Mercy is extended to our everyday journey, the temptations of life. Christian believers cannot claim that we’re unable to help ourselves. God is faithful and will not simply leave us to face impossible odds. His grace provides ever new opportunities for human faithfulness. In the epistle to the Corinthians, Paul will not allow this faithfulness to be manipulated by human presumption. The believer must respond not by expecting all temptation to be removed, but by taking the exit path which God provides, marks, and renders the believer able to use.
Paul chides the Corinthians for thinking they have their salvation all wrapped up, with nothing to fear: “if you think you are standing, watch out that you do not fall.” Paul is calling here for a strict self-watchfulness, a program of spiritual living which does not mistake one thing for something else. He is calling for a lack of self-delusion about one’s spiritual life and the tendencies to idolatry, or you could say love of yourself. We are called to radical spiritual, self-discernment.

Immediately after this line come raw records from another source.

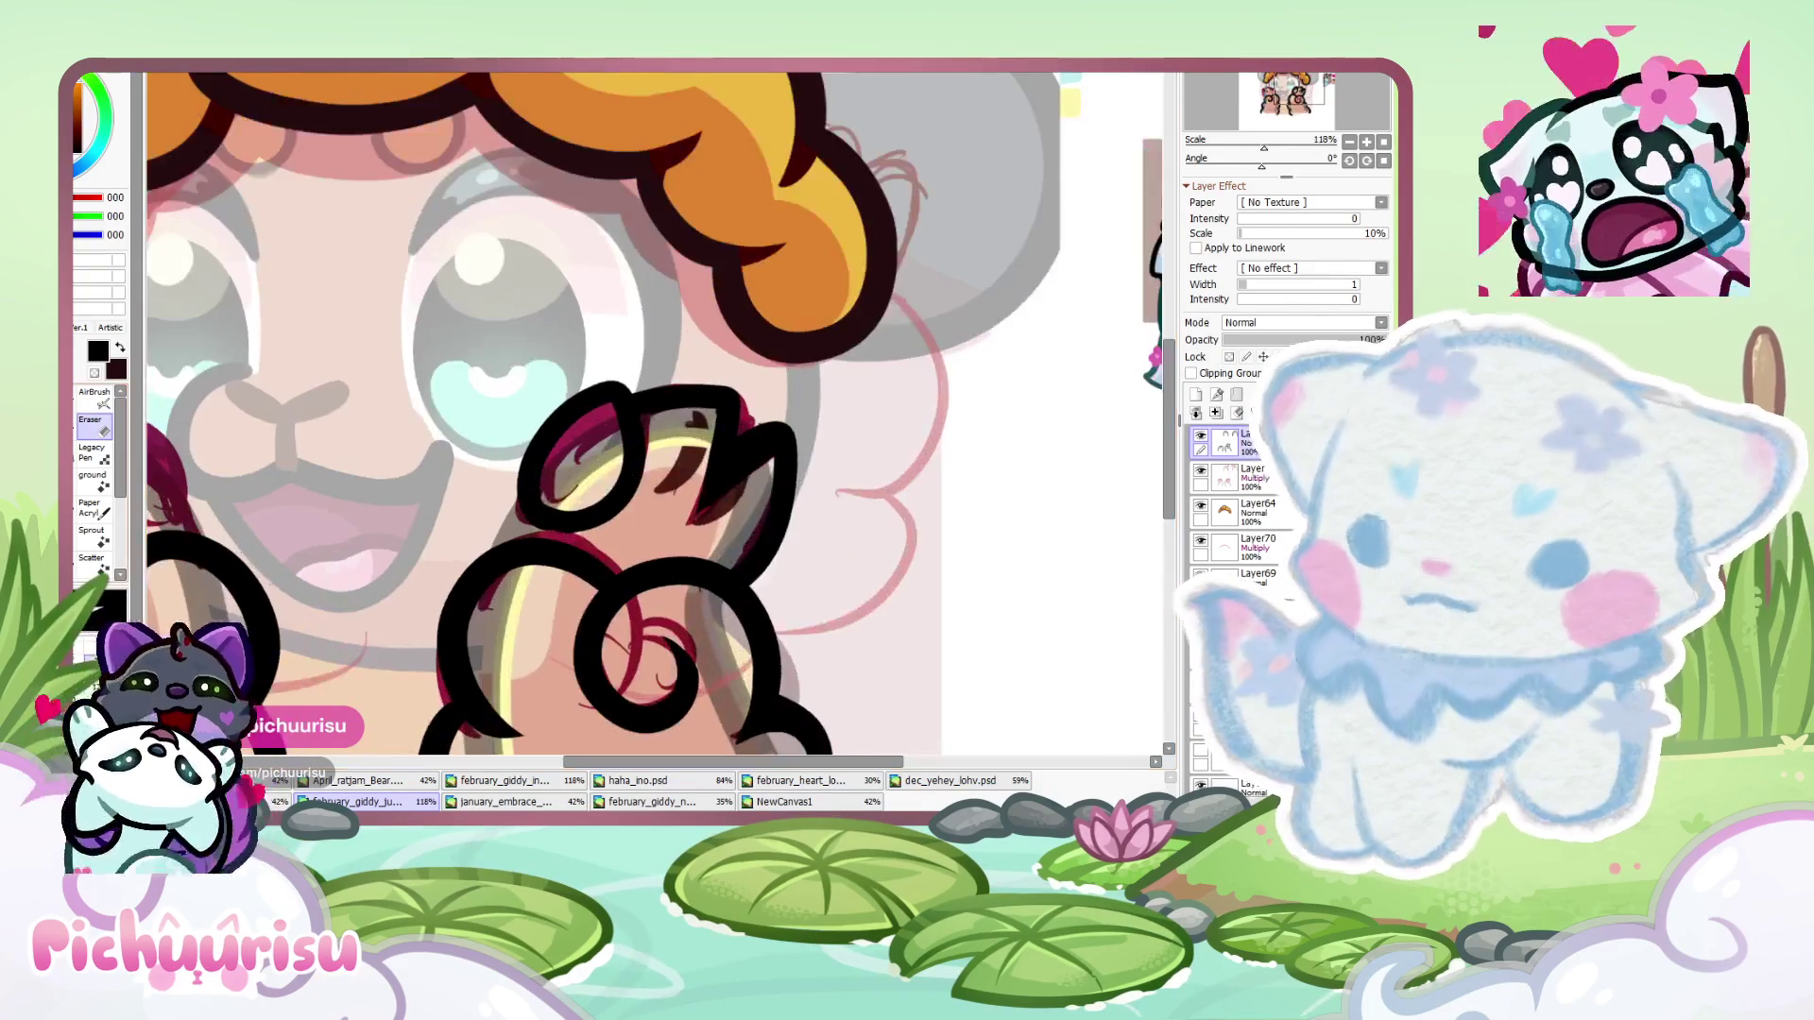
- Add several short black claw strokes to the left of the loop
key("b")
left_click_drag(529, 502, 496, 526)
scroll(496, 526, "down", 3)
scroll(566, 567, "up", 3)
mouse_move(496, 604)
left_mouse_down()
mouse_move(610, 595)
mouse_move(530, 378)
mouse_move(396, 529)
left_mouse_up()
scroll(397, 529, "down", 2)
scroll(359, 518, "up", 2)
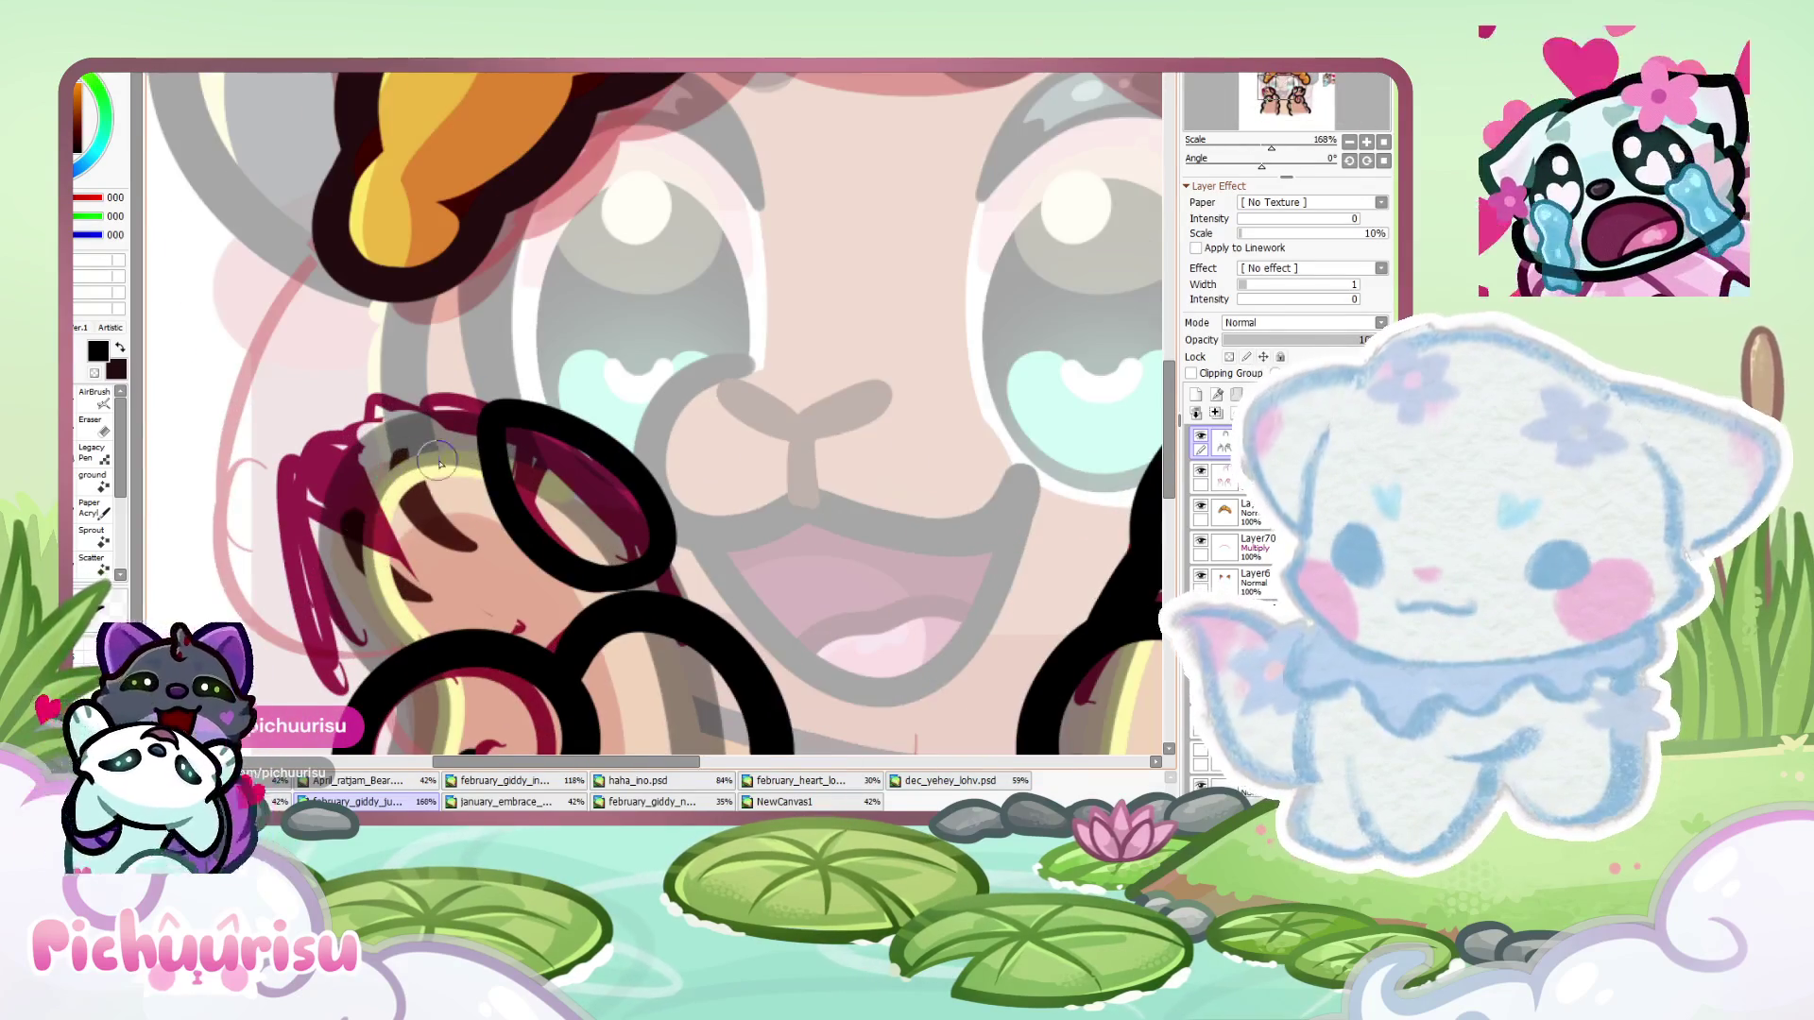
left_click_drag(510, 411, 451, 596)
left_click_drag(369, 518, 250, 473)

The reality of temptation has already been pre-figured for the preaching season of Lent by Jesus’ experiences in the wilderness. Again, Paul’s words raise the issue of temptation and the influences that can prompt it, such as misuse of the body and challenging God, spiritually. The text speaks both to the spiritually misinformed and smug, as well as the spiritually apathetic attitude that denies that sinful behavior will have consequences. Such arrogance of our invincibility is the first step to failure. This is when we call on God’s mercy – the exit path which God provides.
And this is the Jesus we look for this Lenten season and at this table. The Lord’s Supper enacts and remembers the work of salvation that Jesus completed for us. The community is brought together as a single body of Christ which emphasizes our ministry to our children, to our community and to the world. When we sit at the Lord’s Table we are strengthened in our faith. The Lord’s Supper is the sign and seal of eating and drinking in communion with the crucified and risen Lord.
As we think of all that God has done for us, have you ever felt the tug, the pull of Jesus upon your heart? Today I invite you to respond to God’s grace. Today as you meditate, claim afresh the name of Jesus as your Savior. Make a promise to raise up all of our children in God’s love, teaching them the truth about faith and the grace and mercy of God. Too many Lenten observances assume that taking our humanity seriously requires morose expressions of piety. But the Christian outlook on repentance arcs toward joy. And it finds grace experienced within the awful shakiness and strange beauty of our fleeting existence. As we continue in this journey toward the Empty Tomb, we find a Savior who calls us back to himself that we may find mercy; that we may find ourselves as the people we were created to be. In the midst of life’s tragedies, let us turn again to the God who loves us, cares for us, and calls us to productive, fruit-bearing lives.